Oldenzaler Willem Hoevers (56) is, naast zijn werkzaamheden als verzorger van Heracles Almelo en medeoprichter van Stichting Kans voor een Kind, ook een man met een ‘ander’ verhaal. Over zijn leven wil hij – als gepassioneerd schrijver – graag nog eens een boek schrijven. Twentelife gunt hij alvast een voorproefje daarop. Hij verhaalt over overlevingsdrang, verdriet en een vleugje voetbal.
Het verhaal van Willem Hoevers in beeld (klik op het bestand voor een uitvergroting).
Daar liep hij dan, over de kinderafdeling van het ziekenhuis in Groningen. “Ik zag al die kinderkopjes, echt verschrikkelijk. Ze waren allemaal kaal, keken me allemaal met holle ogen aan. Kijk, ik wist waar ik het voor deed en waarom ik er zo uitzag, maar zij waren vaak te jong om dat allemaal te beseffen. Ze wisten niet, dat ze ziek waren om beter te worden. Ik werd er zo droevig van en besloot toen dat, mocht ik ooit iets voor ernstig zieke kinderen kunnen doen, ik het niet zou laten.” Die periode in Groningen vormde de basis van de latere oprichting van de Stichting Kans voor een Kind.

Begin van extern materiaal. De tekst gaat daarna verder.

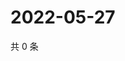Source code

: # 2022-05-27

共 0 条

<!-- BEGIN WEIBO -->
<!-- 最后更新时间 Fri May 27 2022 10:53:19 GMT+0800 (China Standard Time) -->

<!-- END WEIBO -->
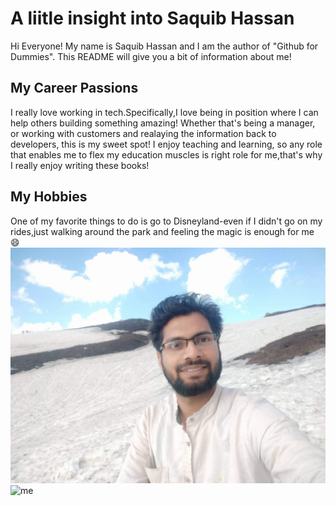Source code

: # A liitle insight into Saquib Hassan
Hi Everyone! My name is Saquib Hassan and I am the author of "Github for Dummies". This README will give you a bit of information about me!

## My Career Passions
I really love working in tech.Specifically,I love being in position where I can help others building something amazing!
Whether that's being a manager, or working with customers and realaying the information back to developers, this is my 
sweet spot! I enjoy teaching and learning, so any role that enables me to flex my education muscles is right role for 
me,that's why I really enjoy writing these books!


## My Hobbies
One of my favorite things to do is go to Disneyland-even if I didn't go on my rides,just walking around the park and 
feeling the magic is enough for me :smile:
![headshot](me.jpg)![me](https://user-images.githubusercontent.com/106192257/205623095-c9eed4e1-2cdb-41c6-b244-bc600db55442.jpg)

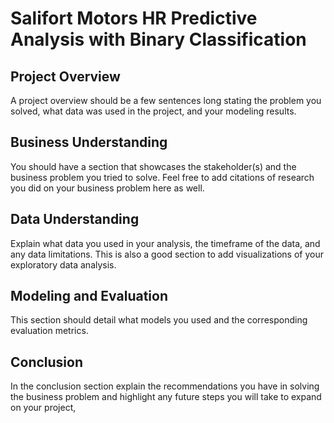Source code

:# Salifort Motors HR Predictive Analysis with Binary Classification

## Project Overview

A project overview should be a few sentences long stating the problem you solved, what data was used in the project, and your modeling results. 

## Business Understanding 

You should have a section that showcases the stakeholder(s) and the business problem you tried to solve. Feel free to add citations of research you did on your business problem here as well. 

## Data Understanding 

Explain what data you used in your analysis, the timeframe of the data, and any data limitations. This is also a good section to add visualizations of your exploratory data analysis. 

## Modeling and Evaluation 

This section should detail what models you used and the corresponding evaluation metrics. 

## Conclusion

In the conclusion section explain the recommendations you have in solving the business problem and highlight any future steps you will take to expand on your project, 

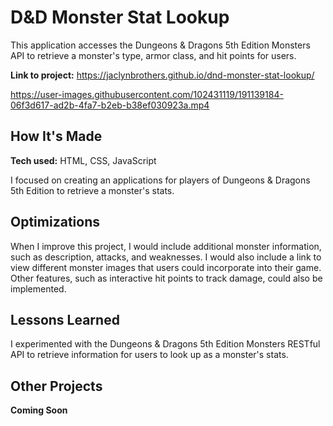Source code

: # D&D Monster Stat Lookup
This application accesses the Dungeons & Dragons 5th Edition Monsters API to retrieve a monster's type, armor class, and hit points for users.

**Link to project:** https://jaclynbrothers.github.io/dnd-monster-stat-lookup/

https://user-images.githubusercontent.com/102431119/191139184-06f3d617-ad2b-4fa7-b2eb-b38ef030923a.mp4

## How It's Made

**Tech used:** HTML, CSS, JavaScript

I focused on creating an applications for players of Dungeons & Dragons 5th Edition to retrieve a monster's stats.

## Optimizations

When I improve this project, I would include additional monster information, such as description, attacks, and weaknesses. I would also include a link to view different monster images that users could incorporate into their game. Other features, such as interactive hit points to track damage, could also be implemented.

## Lessons Learned

I experimented with the Dungeons & Dragons 5th Edition Monsters RESTful API to retrieve information for users to look up as a monster's stats.

## Other Projects

**Coming Soon**

<!-- <table bordercolor="#66b2b2">
  <tr>
    <td width="33.3%"  style="align:center;" valign="top">
	<a target="_blank" href="#">**Coming Soon**</a>
    	<br>
    	<a target="_blank" href="#">
    	<img src="#" width="100%"  alt="#">
        </a>
    </td>
    <td width="33.3%" valign="top">
	<a target="_blank" href="#">**Coming Soon**</a>
      	<br>
        <a target="_blank" href="#">
          <img src="#" width="100%" alt="#">
        </a>
    </td>
    <td width="33.3%" valign="top">
	<a target="_blank" href="#">**Coming Soon**</a>
        <br>
        <a target="_blank" href="#">
          <img src="#" width="100%" alt="#">
        </a>
    </td>
  </tr>
</table> -->
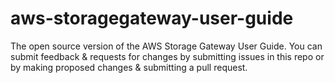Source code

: # aws-storagegateway-user-guide
The open source version of the AWS Storage Gateway User Guide. You can submit feedback &amp; requests for changes by submitting issues in this repo or by making proposed changes &amp; submitting a pull request.
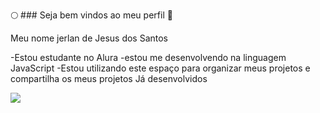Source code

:🌕 ### Seja bem vindos ao meu perfil 🚀

Meu nome jerlan de Jesus dos Santos


-Estou estudante no Alura
-estou me desenvolvendo na linguagem JavaScript
-Estou utilizando este espaço para organizar meus projetos e compartilha os meus projetos Já desenvolvidos


![](https://media1.tenor.com/m/FKSJKE_QAYcAAAAd/cream-puff.gif)
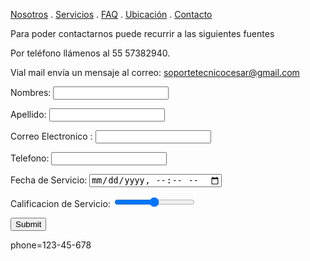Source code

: [Nosotros](./nosotros.md) . [Servicios](./servicios.md) . [FAQ](FAQ.md) . [Ubicación](ubicacion.md) . [Contacto](./contacto.md)

Para poder contactarnos puede recurrir a las siguientes fuentes

Por teléfono llámenos al 55 57382940.

Vial mail envía un mensaje al correo:  soportetecnicocesar@gmail.com


<form action="https://formspree.io/f/mdoblgbb" method="post">
Nombres: <input type="text" name="name"><br>
  
Apellido: <input type="text" name="apellido"><br>
  
Correo Electronico : <input type="text" name="email"><br>
  
Telefono: <input type="tel">
  
Fecha de Servicio: <input type="datetime-local">
  
Calificacion de Servicio: <input type="range">
  
<input type="submit">
</form>
phone=123-45-678 
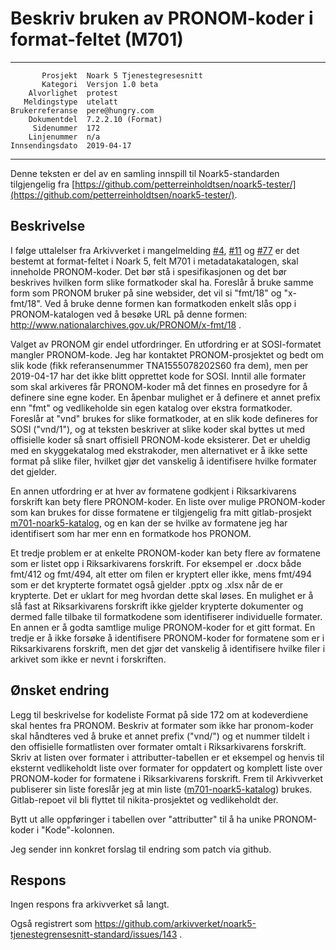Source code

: Beskriv bruken av PRONOM-koder i format-feltet (M701)
=====================================================

 ------------------  ---------------------------------
           Prosjekt  Noark 5 Tjenestegresesnitt
           Kategori  Versjon 1.0 beta
        Alvorlighet  protest
       Meldingstype  utelatt
    Brukerreferanse  pere@hungry.com
        Dokumentdel  7.2.2.10 (Format)
         Sidenummer  172
        Linjenummer  n/a
    Innsendingsdato  2019-04-17
 ------------------  ---------------------------------

Denne teksten er del av en samling innspill til Noark5-standarden
tilgjengelig fra
[https://github.com/petterreinholdtsen/noark5-tester/](https://github.com/petterreinholdtsen/noark5-tester/).

Beskrivelse
-----------

I følge uttalelser fra Arkivverket i mangelmelding
[#4](https://github.com/arkivverket/noark5-tjenestegrensesnitt-standard/issues/4),
[#11](https://github.com/arkivverket/noark5-tjenestegrensesnitt-standard/issues/11)
og
[#77](https://github.com/arkivverket/noark5-tjenestegrensesnitt-standard/issues/77)
er det bestemt at format-feltet i Noark 5, felt M701 i
metadatakatalogen, skal inneholde PRONOM-koder.  Det bør stå i
spesifikasjonen og det bør beskrives hvilken form slike formatkoder
skal ha.  Foreslår å bruke samme form som PRONOM bruker på sine
websider, det vil si "fmt/18" og "x-fmt/18".  Ved å bruke denne formen
kan formatkoden enkelt slås opp i PRONOM-katalogen ved å besøke URL på
denne formen: http://www.nationalarchives.gov.uk/PRONOM/x-fmt/18 .

Valget av PRONOM gir endel utfordringer.  En utfordring er at
SOSI-formatet mangler PRONOM-kode.  Jeg har kontaktet
PRONOM-prosjektet og bedt om slik kode (fikk referansenummer
TNA1555078202S60 fra dem), men per 2019-04-17 har det ikke blitt
opprettet kode for SOSI.  Inntil alle formater som skal arkiveres får
PRONOM-koder må det finnes en prosedyre for å definere sine egne
koder.  En åpenbar mulighet er å definere et annet prefix enn "fmt" og
vedlikeholde sin egen katalog over ekstra formatkoder.  Foreslår at
"vnd" brukes for slike formatkoder, at en slik kode defineres for SOSI
("vnd/1"), og at teksten beskriver at slike koder skal byttes ut med
offisielle koder så snart offisiell PRONOM-kode eksisterer.  Det er
uheldig med en skyggekatalog med ekstrakoder, men alternativet er å
ikke sette format på slike filer, hvilket gjør det vanskelig å
identifisere hvilke formater det gjelder.

En annen utfordring er at hver av formatene godkjent i Riksarkivarens
forskrift kan bety flere PRONOM-koder.  En liste over mulige
PRONOM-koder som kan brukes for disse formatene er tilgjengelig fra
mitt gitlab-prosjekt
[m701-noark5-katalog](https://gitlab.com/petterreinholdtsen/m701-noark5-katalog/blob/master/formatlist.rst),
og en kan der se hvilke av formatene jeg har identifisert som har mer
enn en formatkode hos PRONOM.

Et tredje problem er at enkelte PRONOM-koder kan bety flere av
formatene som er listet opp i Riksarkivarens forskrift.  For eksempel
er .docx både fmt/412 og fmt/494, alt etter om filen er kryptert eller
ikke, mens fmt/494 som er det krypterte formatet også gjelder .pptx og
.xlsx når de er krypterte.  Det er uklart for meg hvordan dette skal
løses.  En mulighet er å slå fast at Riksarkivarens forskrift ikke
gjelder krypterte dokumenter og dermed falle tilbake til formatkodene
som identifiserer individuelle formater.  En annen er å godta samtlige
mulige PRONOM-koder for et gitt format.  En tredje er å ikke forsøke å
identifisere PRONOM-koder for formatene som er i Riksarkivarens
forskrift, men det gjør det vanskelig å identifisere hvilke filer i
arkivet som ikke er nevnt i forskriften.

Ønsket endring
--------------

Legg til beskrivelse for kodeliste Format på side 172 om at
kodeverdiene skal hentes fra PRONOM.  Beskriv at formater som ikke har
pronom-koder skal håndteres ved å bruke et annet prefix ("vnd/") og et
nummer tildelt i den offisielle formatlisten over formater omtalt i
Riksarkivarens forskrift.  Skriv at listen over formater i
attributter-tabellen er et eksempel og henvis til eksternt
vedlikeholdt liste over formater for oppdatert og komplett liste over
PRONOM-koder for formatene i Riksarkivarens forskrift.  Frem til
Arkivverket publiserer sin liste foreslår jeg at min liste
([m701-noark5-katalog](https://gitlab.com/petterreinholdtsen/m701-noark5-katalog/blob/master/formatlist.rst))
brukes.  Gitlab-repoet vil bli flyttet til nikita-prosjektet og
vedlikeholdt der.

Bytt ut alle oppføringer i tabellen over "attributter" til å ha unike
PRONOM-koder i "Kode"-kolonnen.

Jeg sender inn konkret forslag til endring som patch via github.

Respons
-------

Ingen respons fra arkivverket så langt.

Også registrert som
https://github.com/arkivverket/noark5-tjenestegrensesnitt-standard/issues/143 .
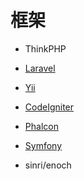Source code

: # 框架

- ThinkPHP
- [Laravel](https://laravel.com/)
- [Yii](http://www.yiiframework.com/)
- [CodeIgniter](https://codeigniter.com/)
- [Phalcon](https://phalconphp.com)
- [Symfony](http://symfony.com/)

- sinri/enoch

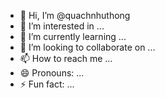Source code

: - 👋 Hi, I’m @quachnhuthong
- 👀 I’m interested in ...
- 🌱 I’m currently learning ...
- 💞️ I’m looking to collaborate on ...
- 📫 How to reach me ...
- 😄 Pronouns: ...
- ⚡ Fun fact: ...

<!---
quachnhuthong/quachnhuthong is a ✨ special ✨ repository because its `README.md` (this file) appears on your GitHub profile.
You can click the Preview link to take a look at your changes.
--->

Willem Hoevers was in 1990 in Groningen, omdat hij daar werd behandeld voor kanker. Deze ziekte overkwam de Oldenzaler in totaal drie keer in zijn leven, telkens wist hij op karakter de strijd te winnen. Alleen zijn nog immer kale kruin herinnert de buitenwereld aan de doodsstrijd die Hoevers in het verleden voerde. “Al zat kaalheid ook in de familie, dus het is niet helemaal zeker dat het daarvan komt”, zegt hij in zijn karakteristieke woning in Oldenzaal. Terwijl bulldog Emma op haar eigen stoel heerlijk kreunt en snurkt, gaat Hoevers terug in zijn bewogen leven.
Prachtige jeugd
“Ik ben opgegroeid in Enschede, heb een prachtige jeugd gehad. Ik heb twee oudere broers, ben een nakomertje. Ik had een lieve moeder en een intelligente vader. Mijn vader zei altijd: ‘Wat je uitstraalt naar iemand, krijg je zelf terug’. Ik heb dat altijd in mijn achterhoofd gehouden.” Met vrienden van zijn ouders gingen ze iedere zomer zes weken naar Buurse, waar zijn ouders een stuk grond hadden gepacht. “We waren net zigeuners. Het was altijd feest, met soms twintig kinderen. Een tijd van speurtochten, volleybaltoernooien, verkleedpartijen: je kon het zo gek niet bedenken.”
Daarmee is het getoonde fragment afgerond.